Falling oil prices could force the Reserve Bank to cut rates as low as 1.25 per cent but ultimately it will be good news for the economy, a government-owned investment firm says.
Analysts at QIC say falling oil prices will deliver more positives than negatives to the global economy, particularly for net oil importers like Australia and the US.
But in the short term, it’s wreaking havoc on inflation, sparking deflation in Europe and likely will push the US into deflation by mid-year.
If headline deflation causes the US Federal Reserve to delay raising its interest rates, disappointing market expectations of hikes around the middle of the year, the RBA could have a lot more work to do, QIC chief economist Matthew Peter says.
It could push the Australian dollar back above 80 US cents, giving the RBA impetus to drop the cash rate as low as 1.25 per cent in 2015, he said.
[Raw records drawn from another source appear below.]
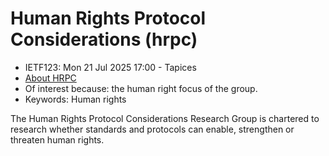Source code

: # Human Rights Protocol Considerations (hrpc)
* <IETFschedule>IETF123: Mon 21 Jul 2025 17:00 - Tapices</IETFschedule>
* [About HRPC](https://datatracker.ietf.org/group/hrpc/about/)
* Of interest because:  the human right focus of the group.
* Keywords: Human rights

The Human Rights Protocol Considerations Research Group is chartered to research whether standards and protocols can enable, strengthen or threaten human rights.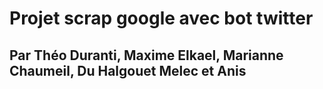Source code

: <h1> Projet scrap google avec bot twitter </h1>
<h2> Par Théo Duranti, Maxime Elkael, Marianne Chaumeil, Du Halgouet Melec et Anis </h2>
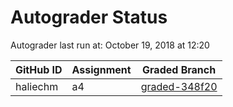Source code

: # Autograder Status
Autograder last run at: October 19, 2018 at 12:20

| GitHub ID | Assignment | Graded Branch |
|-----------|------------|---------------|
| haliechm | a4 | [graded-348f20](https://github.com/Fall2018COMP401-001/a4-haliechm/tree/graded-348f20) |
Dr Peter said the RBA should have, in hindsight, started cutting rates in the September 2014 quarter, instead of maintaining its neutral stance.
Waiting until February probably knocked half a per cent off Australia’s economic growth, he said.
“As oil prices fell, as the outlook started to deteriorate for some of these countries, as markets started to factor in easier monetary policy in Europe and Japan and what not, the fact that there wasn’t a prospect of us cutting really boosted the Australian dollar from where it should have been,” Dr Peter said.
“Even though the dollar fell, it probably should have been lower.”
QIC director of research and strategy Katrina King said the benefits of lower oil prices, which could yet fall further, would take time to work their magic.
After four years, the 50 per cent fall in oil prices would boost Australian economic growth by two per cent, while also boosting growth among trading partners including China, she said.